Slain teen’s memorial — Hundreds of mourners and dignitaries, including first lady Michelle Obama, packed the funeral Saturday for a Chicago honor student whose killing catapulted her into the nation’s debate over gun violence. Hadiya Pendleton was shot and killed Jan. 29 as she stood with friends at a park about a mile from President Barack Obama’s Chicago home in the Kenwood neighborhood. Just days before, the band majorette was among the performers during events for Obama’s inauguration. Police say Pendleton was an innocent victim in a gang-related shooting.
1st U.S. war casualty of year laid to rest — A crowd of more than 100 family members, friends and uniformed service members marched slowly and quietly Friday down a hill at Arlington National Cemetery following Army Sgt. Aaron Wittman’s coffin, draped with an American flag and carried on a horse-drawn caisson. Wittman was killed Jan. 10 while serving in the Khogyani District of Nangahar province in Afghanistan, becoming the first U.S. casualty of this year. While on mounted patrol, he was hit by a rocket-propelled grenade, the Defense Department said.
Raise for federal workers? — President Barack Obama will propose a pay raise for federal civilian employees that is less than private-sector wage growth yet more than that favored by many House Republicans, who want to extend an employee pay freeze. Obama will propose a 1 percent pay increase in the administration’s fiscal 2014 budget plan, which is expected in mid-March. At the same time, the House plans to vote soon on legislation that would extend the current freeze on basic pay rates through the end of the 2013 calendar year. The freeze was originally set for two years and had been scheduled to end in December but was extended until a temporary budget measure expires next month.
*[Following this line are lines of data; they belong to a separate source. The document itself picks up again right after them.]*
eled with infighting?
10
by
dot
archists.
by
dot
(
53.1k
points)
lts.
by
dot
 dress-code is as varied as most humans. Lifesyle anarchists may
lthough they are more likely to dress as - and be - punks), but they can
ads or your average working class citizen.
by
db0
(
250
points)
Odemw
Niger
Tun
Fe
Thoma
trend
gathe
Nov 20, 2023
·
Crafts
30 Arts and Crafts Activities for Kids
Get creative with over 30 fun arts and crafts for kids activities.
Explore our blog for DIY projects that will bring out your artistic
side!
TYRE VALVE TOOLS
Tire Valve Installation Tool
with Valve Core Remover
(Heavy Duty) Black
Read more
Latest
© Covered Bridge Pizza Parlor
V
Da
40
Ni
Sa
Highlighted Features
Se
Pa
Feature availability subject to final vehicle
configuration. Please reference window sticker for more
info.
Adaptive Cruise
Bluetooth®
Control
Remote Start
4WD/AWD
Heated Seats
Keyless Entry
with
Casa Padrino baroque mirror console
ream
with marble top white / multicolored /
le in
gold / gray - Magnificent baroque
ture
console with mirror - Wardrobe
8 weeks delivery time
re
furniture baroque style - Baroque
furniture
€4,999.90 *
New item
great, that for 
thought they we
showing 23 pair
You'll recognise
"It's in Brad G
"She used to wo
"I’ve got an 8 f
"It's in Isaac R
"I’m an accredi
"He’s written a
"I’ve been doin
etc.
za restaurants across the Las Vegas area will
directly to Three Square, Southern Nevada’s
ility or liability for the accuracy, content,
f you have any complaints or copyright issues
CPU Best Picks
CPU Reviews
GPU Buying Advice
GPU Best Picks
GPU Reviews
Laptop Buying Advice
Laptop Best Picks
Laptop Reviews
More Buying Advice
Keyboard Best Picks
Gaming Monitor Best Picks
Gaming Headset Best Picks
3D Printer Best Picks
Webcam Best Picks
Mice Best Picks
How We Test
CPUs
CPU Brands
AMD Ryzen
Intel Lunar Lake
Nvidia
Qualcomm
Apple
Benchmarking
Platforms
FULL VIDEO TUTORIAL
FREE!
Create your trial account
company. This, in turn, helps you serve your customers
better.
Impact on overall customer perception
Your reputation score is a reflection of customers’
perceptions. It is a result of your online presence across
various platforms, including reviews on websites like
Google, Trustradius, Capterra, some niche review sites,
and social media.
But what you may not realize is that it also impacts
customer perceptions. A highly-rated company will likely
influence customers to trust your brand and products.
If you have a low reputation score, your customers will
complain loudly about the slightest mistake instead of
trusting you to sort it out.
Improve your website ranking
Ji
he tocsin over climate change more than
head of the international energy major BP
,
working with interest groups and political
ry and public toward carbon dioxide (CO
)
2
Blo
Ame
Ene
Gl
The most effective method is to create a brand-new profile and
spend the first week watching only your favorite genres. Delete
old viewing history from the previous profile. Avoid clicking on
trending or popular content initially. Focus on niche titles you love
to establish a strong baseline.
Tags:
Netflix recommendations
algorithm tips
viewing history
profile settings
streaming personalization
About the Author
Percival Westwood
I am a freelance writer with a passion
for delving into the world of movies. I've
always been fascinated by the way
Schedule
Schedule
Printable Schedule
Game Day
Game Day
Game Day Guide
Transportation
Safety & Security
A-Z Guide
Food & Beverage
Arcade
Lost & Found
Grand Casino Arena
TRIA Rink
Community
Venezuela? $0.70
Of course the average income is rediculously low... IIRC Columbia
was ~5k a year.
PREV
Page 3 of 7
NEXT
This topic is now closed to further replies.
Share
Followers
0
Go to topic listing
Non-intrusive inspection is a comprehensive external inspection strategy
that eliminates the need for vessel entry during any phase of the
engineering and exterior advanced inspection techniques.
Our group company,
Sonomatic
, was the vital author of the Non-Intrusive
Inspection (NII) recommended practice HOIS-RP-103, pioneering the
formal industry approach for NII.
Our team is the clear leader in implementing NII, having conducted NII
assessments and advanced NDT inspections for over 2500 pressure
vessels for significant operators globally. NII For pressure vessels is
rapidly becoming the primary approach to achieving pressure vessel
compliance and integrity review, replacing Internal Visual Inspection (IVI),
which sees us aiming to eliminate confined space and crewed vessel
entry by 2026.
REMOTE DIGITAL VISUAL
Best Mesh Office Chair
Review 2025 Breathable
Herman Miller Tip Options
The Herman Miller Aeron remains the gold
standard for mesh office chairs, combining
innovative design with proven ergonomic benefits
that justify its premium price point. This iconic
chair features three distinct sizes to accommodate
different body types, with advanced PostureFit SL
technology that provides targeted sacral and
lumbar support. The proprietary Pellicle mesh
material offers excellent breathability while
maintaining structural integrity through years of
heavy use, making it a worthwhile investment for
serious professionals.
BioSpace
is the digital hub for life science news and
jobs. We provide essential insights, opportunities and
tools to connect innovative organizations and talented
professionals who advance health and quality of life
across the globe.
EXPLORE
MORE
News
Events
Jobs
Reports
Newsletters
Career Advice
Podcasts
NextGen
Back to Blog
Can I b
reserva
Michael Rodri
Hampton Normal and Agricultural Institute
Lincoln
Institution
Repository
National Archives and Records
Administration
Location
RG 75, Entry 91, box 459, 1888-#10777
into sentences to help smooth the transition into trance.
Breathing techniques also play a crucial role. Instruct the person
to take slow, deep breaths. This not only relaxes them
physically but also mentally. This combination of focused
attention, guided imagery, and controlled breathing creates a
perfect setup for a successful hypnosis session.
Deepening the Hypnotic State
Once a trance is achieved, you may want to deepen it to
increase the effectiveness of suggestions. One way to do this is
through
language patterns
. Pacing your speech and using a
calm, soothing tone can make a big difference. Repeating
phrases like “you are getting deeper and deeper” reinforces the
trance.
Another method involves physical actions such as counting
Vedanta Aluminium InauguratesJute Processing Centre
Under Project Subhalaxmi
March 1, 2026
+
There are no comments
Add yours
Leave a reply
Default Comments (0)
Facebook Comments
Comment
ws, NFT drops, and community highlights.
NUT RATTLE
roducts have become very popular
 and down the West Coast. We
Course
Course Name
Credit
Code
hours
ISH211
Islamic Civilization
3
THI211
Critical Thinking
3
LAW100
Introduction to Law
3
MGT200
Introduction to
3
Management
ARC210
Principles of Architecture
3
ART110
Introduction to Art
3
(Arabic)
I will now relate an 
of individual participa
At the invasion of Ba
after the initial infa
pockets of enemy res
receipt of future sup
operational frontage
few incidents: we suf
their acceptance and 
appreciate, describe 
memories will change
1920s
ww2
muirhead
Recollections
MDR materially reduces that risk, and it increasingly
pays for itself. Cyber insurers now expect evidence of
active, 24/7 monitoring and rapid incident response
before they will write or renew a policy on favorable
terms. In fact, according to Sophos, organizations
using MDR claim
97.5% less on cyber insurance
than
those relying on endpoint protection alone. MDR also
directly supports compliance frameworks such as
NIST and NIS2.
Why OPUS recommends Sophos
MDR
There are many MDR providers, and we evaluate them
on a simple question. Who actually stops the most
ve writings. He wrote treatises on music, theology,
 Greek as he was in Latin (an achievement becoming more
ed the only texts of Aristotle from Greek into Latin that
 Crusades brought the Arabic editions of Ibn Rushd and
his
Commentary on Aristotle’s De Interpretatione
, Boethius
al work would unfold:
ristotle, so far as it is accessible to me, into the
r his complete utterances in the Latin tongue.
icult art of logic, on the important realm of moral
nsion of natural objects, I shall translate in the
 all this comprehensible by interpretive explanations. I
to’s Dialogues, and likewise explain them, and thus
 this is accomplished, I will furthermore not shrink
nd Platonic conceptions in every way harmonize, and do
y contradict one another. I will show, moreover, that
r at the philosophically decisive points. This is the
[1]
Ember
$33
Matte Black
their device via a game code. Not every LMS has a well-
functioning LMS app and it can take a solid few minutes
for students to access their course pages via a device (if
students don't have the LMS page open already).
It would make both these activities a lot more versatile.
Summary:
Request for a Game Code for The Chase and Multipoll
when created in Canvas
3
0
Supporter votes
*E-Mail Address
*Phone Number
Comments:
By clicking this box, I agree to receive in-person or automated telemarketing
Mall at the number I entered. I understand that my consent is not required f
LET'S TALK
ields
Fighting rages in Syria — Syrian troops backed by warplanes battled rebels for control of a key highway in Damascus on Saturday, a day after opposition forces cut the strategic artery as part of what they say are efforts to lay the groundwork for an eventual assault on the heavily defended capital. Rebels have been on the offensive in Damascus since launching a series of attacks on government positions on Wednesday. They brought their fight to within a mile of the heart of the capital on Friday, seizing army checkpoints and cutting a key highway as they pressed their campaign for the city, the seat of President Bashar Assad’s power. Both the rebels and the government consider the fight for Damascus the most likely endgame in their civil war.
Mali rebels take to hills — Expelling the Islamist militants from Timbuktu and other northern Malian towns, as the French did swiftly last month, may have been the easy part of retaking Mali, say military officials, analysts and local fighters. Attention is now being focused on one of Africa’s harshest and least-known mountain ranges — the Adrar des Ifoghas, a forbidding landscape in northeastern Mali. “These mountains are extremely difficult for foreign armies," said spokesman Backay Ag Hamed Ahmed of the National Movement for the Liberation of Azawad.
Egypt bans YouTube — A Cairo court on Saturday ordered the government to block access to the video-sharing website YouTube for 30 days for carrying an anti-Islam film that caused deadly riots across the world. Judge Hassouna Tawfiq ordered YouTube blocked for carrying the film, which he described as “offensive to Islam and the Prophet (Muhammad)." He made the ruling in the Egyptian capital where the first protests against the film erupted last September before spreading to more than 20 countries, killing more than 50.